Stated exercise => Reproduce word for word the lines of the listing below, starting with the line containing "genus: Aglais" and going on through the line containing "scientific name: Euonymus alatus".
==== Data supplied
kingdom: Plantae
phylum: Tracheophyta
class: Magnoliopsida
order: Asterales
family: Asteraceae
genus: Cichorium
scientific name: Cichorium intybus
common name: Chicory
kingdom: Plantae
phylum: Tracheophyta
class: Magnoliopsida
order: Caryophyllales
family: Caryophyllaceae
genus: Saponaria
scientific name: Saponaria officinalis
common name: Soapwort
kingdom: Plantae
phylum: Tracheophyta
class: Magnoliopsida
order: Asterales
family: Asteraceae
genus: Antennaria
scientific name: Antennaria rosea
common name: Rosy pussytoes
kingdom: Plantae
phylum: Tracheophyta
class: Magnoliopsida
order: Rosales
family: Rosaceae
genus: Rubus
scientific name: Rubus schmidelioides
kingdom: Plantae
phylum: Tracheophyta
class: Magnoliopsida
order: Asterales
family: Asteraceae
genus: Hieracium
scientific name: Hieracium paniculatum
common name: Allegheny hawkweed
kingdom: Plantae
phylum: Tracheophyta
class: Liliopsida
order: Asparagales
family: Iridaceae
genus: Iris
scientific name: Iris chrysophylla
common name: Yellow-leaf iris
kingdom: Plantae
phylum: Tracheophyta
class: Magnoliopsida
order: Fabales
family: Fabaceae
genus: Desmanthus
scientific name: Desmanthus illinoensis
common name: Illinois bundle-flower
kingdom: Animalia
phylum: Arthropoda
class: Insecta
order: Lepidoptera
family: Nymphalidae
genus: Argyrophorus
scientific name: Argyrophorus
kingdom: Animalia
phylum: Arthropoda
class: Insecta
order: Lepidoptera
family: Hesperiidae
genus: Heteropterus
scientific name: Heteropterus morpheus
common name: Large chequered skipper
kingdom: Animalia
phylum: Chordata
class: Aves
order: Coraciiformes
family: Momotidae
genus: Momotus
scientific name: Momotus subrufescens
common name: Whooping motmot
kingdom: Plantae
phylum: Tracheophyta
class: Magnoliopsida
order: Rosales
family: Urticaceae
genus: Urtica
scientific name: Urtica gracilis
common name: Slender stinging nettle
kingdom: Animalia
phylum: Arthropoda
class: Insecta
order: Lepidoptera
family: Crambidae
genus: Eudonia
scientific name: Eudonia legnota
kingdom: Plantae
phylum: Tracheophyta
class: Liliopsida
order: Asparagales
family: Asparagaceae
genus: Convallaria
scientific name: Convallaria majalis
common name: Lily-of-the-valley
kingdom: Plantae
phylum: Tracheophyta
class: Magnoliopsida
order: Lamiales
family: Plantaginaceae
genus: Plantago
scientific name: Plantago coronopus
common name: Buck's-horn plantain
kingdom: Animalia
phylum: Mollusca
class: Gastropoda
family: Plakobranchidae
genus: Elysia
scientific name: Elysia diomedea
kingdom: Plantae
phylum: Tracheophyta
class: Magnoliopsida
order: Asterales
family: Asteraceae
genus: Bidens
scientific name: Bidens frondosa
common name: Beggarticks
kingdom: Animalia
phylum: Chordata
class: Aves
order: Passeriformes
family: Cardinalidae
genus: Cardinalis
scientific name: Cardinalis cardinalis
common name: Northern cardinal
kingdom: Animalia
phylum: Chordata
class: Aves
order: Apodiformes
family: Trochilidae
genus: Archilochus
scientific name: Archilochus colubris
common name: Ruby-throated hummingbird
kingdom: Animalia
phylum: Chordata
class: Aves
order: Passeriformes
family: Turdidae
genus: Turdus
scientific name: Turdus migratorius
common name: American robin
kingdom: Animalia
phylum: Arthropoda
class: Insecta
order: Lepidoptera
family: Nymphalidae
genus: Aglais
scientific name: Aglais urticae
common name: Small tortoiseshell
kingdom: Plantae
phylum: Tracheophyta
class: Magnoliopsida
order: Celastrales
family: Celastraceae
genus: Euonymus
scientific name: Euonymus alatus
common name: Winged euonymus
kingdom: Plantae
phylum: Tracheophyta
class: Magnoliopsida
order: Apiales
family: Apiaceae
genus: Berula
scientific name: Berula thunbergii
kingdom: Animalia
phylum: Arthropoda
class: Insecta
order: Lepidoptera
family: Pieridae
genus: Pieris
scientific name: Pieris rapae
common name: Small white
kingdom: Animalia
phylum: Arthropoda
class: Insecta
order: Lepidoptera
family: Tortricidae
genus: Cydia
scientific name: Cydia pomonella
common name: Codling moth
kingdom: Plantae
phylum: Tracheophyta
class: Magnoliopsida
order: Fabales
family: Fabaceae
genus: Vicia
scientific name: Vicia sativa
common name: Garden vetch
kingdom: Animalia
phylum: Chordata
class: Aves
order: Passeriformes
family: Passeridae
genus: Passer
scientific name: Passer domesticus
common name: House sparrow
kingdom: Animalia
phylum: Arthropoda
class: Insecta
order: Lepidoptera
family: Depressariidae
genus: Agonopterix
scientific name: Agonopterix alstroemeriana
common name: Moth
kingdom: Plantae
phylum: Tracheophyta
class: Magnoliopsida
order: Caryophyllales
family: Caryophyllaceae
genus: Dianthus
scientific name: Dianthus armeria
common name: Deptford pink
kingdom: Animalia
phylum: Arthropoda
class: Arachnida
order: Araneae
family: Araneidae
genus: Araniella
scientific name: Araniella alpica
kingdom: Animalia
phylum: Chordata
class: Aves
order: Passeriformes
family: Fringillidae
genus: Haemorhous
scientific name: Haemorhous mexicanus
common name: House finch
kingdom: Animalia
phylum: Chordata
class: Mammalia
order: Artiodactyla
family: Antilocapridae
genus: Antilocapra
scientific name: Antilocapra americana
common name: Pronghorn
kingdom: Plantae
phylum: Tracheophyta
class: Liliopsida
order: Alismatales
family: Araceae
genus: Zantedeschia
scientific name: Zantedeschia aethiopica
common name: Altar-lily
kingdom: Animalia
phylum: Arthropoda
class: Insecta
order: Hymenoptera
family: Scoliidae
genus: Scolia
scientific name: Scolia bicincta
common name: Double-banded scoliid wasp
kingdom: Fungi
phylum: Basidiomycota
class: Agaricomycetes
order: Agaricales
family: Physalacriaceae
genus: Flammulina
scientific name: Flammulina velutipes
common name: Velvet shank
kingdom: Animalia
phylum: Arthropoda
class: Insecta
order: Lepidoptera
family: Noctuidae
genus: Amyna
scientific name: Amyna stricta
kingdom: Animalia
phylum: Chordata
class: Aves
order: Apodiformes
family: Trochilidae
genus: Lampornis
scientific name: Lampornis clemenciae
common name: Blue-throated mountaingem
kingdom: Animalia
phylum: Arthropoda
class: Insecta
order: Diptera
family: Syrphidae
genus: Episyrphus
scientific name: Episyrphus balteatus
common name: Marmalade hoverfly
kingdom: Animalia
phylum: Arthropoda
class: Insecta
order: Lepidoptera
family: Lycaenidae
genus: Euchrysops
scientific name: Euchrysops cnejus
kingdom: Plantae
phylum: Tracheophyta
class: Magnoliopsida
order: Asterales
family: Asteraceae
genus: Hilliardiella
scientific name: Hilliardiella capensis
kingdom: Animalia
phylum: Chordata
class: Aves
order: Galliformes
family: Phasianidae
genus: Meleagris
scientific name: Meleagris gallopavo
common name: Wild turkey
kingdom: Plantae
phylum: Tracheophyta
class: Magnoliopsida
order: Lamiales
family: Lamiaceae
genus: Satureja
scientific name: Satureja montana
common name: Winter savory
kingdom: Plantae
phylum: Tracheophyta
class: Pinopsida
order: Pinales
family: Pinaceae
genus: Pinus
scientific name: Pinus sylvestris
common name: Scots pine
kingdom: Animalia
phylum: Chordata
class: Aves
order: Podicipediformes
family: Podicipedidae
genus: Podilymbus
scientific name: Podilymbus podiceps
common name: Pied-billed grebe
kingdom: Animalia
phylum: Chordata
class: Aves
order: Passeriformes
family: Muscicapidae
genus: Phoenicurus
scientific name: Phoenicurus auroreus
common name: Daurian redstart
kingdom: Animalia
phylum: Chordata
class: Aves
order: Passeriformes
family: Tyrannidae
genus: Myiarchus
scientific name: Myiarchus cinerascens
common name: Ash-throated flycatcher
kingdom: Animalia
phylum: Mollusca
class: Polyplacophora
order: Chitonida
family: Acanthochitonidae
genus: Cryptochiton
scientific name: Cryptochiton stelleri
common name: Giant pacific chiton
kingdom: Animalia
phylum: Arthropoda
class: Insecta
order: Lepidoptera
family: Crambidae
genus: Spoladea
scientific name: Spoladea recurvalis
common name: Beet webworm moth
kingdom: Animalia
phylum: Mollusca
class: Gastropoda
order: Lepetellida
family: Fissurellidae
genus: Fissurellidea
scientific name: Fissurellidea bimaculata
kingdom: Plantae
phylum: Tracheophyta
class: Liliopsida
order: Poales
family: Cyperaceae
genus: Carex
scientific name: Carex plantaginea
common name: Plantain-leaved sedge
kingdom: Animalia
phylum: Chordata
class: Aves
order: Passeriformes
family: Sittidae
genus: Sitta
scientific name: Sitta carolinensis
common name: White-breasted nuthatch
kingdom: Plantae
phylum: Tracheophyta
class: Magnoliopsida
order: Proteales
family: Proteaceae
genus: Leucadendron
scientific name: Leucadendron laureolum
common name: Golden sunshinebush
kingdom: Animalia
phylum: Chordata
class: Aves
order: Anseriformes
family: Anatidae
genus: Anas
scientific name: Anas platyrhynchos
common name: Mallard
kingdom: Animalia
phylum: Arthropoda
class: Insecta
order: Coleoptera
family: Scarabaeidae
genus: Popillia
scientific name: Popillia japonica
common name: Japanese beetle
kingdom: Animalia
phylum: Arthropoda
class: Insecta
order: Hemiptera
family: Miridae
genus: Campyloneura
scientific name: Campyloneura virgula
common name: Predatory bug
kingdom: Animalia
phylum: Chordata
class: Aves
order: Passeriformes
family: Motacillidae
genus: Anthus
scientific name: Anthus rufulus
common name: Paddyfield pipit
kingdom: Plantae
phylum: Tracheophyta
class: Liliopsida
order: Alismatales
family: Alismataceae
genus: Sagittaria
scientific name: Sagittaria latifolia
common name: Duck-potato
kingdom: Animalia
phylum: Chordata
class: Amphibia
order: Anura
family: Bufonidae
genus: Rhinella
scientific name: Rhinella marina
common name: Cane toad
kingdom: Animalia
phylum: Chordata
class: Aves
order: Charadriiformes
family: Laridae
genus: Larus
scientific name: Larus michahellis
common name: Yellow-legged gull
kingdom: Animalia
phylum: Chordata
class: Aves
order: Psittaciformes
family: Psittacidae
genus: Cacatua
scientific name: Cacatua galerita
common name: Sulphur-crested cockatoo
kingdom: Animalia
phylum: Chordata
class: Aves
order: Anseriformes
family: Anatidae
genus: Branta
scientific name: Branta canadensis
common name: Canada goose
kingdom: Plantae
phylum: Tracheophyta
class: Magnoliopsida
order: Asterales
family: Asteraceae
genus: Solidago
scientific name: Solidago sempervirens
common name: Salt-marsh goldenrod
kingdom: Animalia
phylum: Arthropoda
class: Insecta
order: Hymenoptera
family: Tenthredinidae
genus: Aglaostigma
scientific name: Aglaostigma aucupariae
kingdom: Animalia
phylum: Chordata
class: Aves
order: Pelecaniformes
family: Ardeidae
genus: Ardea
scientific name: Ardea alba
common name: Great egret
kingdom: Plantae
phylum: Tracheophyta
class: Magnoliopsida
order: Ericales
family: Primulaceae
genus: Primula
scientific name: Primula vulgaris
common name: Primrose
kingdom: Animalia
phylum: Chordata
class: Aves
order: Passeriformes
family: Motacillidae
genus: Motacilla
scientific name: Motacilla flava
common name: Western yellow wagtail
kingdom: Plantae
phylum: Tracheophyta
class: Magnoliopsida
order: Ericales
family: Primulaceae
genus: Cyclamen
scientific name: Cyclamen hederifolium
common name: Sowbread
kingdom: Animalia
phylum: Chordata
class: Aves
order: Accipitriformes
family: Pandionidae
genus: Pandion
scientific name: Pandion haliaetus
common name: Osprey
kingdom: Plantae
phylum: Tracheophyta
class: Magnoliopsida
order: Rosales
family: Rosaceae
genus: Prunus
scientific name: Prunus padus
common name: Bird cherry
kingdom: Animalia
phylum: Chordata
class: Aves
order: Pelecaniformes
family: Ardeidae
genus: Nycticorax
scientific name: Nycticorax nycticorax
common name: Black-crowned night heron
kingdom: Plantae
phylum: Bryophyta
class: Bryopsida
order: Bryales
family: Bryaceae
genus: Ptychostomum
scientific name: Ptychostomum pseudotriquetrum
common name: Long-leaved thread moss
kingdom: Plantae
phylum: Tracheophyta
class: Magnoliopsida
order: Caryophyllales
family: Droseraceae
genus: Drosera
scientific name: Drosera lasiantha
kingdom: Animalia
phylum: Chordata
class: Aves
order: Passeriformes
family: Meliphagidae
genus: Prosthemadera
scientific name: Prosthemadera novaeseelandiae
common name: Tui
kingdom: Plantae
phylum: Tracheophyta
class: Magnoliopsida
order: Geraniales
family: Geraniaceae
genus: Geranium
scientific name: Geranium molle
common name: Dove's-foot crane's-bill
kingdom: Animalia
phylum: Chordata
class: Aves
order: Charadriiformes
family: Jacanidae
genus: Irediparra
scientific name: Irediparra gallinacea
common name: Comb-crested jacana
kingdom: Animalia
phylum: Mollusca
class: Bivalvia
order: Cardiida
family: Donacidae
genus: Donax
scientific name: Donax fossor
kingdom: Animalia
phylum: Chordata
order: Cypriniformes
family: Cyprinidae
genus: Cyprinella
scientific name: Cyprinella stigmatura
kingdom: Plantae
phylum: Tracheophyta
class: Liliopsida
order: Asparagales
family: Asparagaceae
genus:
========
Response to this task =>
genus: Aglais
scientific name: Aglais urticae
common name: Small tortoiseshell
kingdom: Plantae
phylum: Tracheophyta
class: Magnoliopsida
order: Celastrales
family: Celastraceae
genus: Euonymus
scientific name: Euonymus alatus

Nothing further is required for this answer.